Minggu, 05 Februari 2017

#4 Sampit, Kota Sejuta Kenangan

Sampit adalah kota sejuta kenangan dan kesempatan. Bumi Habaring Hurung, demikian semboyan kabupaten Kotawaringin Timur menunjukkan bahwa dengan Gotong Royong kita semua bisa membangun sebuah tempat tinggal yang aman dan nyaman bagi semua masyarakatnya.


Kata Sampit menurut referensi yang pernah saya baca, asalnya dari bahasa cina yaitu angka 31. Konon zaman dahulu kala, ada 31 Pedagang Tiongkok yang datang mengunjungi daerah tersebut. Saat ini Sampit sebagai ibukota Kotawaringin Timur telah berusia 64 tahun. Banyak hal yang sudah dilewati oleh kota Sampit. Terutama yang tidak terlupakan adalah kerusuhan antar etnis di tahun 2001. Butuh waktu untuk memulihkan perekonomian dan pembangunan kota. Namun 16 tahun kemudian, Sampit maju demikian pesatnya. Warga-warganya damai dan rukun. Perekonomian membaik. Investor-investor banyak membangun daerah. Perusahaan besar multinasional yang bergerak di bidang industri kelapa sawit maupun pertambangan membangun usaha mereka. Dan yang paling penting, Sampit menjadi kota yang mempunyai sejuta kesempatan. Lapangan kerja terbuka lebar dan usaha kecil menengah semakin banyak bermunculan.
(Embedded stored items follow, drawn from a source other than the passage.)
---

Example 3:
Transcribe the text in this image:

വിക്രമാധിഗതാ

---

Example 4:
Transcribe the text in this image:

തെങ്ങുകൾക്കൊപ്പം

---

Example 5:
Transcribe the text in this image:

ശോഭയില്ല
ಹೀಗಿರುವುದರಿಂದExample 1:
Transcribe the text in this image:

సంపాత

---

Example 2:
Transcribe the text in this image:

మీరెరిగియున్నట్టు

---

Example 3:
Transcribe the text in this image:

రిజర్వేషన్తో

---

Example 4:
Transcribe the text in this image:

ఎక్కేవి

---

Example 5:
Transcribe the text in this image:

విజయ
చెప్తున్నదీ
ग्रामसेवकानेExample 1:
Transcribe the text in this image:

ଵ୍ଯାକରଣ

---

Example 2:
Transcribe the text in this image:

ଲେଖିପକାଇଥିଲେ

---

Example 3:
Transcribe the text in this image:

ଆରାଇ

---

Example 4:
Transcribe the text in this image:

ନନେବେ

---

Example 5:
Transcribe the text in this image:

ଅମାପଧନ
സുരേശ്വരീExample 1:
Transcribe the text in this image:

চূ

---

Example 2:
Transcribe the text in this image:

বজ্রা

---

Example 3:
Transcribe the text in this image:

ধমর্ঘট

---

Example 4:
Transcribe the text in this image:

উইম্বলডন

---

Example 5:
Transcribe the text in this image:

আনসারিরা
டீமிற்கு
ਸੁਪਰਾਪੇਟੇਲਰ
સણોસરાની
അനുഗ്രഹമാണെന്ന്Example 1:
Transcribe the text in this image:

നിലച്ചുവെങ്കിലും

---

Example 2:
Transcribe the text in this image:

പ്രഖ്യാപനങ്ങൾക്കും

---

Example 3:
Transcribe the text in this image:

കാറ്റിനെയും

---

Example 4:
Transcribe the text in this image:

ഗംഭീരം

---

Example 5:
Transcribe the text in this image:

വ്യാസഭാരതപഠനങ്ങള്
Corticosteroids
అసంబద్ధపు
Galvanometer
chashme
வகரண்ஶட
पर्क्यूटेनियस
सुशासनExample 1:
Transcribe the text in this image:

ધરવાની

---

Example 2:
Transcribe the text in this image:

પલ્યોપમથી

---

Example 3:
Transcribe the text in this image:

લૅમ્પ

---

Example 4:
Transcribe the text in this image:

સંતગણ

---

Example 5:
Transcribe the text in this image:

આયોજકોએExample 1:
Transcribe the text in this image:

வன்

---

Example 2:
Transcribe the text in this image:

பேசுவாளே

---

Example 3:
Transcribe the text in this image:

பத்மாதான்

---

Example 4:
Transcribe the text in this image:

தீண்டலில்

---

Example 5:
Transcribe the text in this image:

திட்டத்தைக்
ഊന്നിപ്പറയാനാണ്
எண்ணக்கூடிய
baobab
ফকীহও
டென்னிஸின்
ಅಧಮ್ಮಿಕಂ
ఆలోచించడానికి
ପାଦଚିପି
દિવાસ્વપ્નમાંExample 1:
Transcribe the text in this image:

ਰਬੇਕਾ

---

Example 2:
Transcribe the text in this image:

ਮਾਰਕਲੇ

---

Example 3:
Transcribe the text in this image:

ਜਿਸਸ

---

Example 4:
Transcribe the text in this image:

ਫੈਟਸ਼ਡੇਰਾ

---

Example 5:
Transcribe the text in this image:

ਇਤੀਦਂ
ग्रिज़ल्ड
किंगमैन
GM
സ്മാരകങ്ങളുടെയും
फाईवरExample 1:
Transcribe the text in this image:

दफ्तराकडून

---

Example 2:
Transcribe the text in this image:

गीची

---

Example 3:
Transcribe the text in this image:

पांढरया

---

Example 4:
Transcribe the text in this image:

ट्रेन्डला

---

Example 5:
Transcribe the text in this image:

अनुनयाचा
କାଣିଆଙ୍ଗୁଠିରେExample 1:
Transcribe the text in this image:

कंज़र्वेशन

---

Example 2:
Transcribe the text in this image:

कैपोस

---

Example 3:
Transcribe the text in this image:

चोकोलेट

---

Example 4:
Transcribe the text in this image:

Saya lahir 24 tahun lalu di sebuah rumah yang terletak di jalan kelapa sawit sekarang Jalan S.Parman. Kenapa di sebut kelapa sawit karena dulu di sepanjang jalan baik sisi kiri maupun kanan ada pohon kelapa sawit yang tinggi menjulang. Berdasarkan informasi dari orang tua saya, kelapa sawit itu ditanam oleh orang belanda. Namun sekitar menjelang tahun 2000, pemerintah akhirnya memutuskan untuk menumbang semua pohon kelapa sawit karena faktor keselamatan. Beberapa kali kejadian saat cuaca kurang baik, angin kencang maupun hujan deras. Pohon kelapa sawit tua itu tumbang ke jalan. Beruntungnya tidak ada korban jiwa maupun kerugian material yang ditimbulkan. Sekarang, pohon-pohon ketapang tumbuh tinggi di sepanjang tepian jalan. Upaya pemerintah untuk melakukan penghijauan nampaknya membuahkan hasil. Namun kondisi pohon ketapang yang sudah terlalu tinggi juga membahayakan terlebih lagi akan mengganggu instalasi kabel listrik.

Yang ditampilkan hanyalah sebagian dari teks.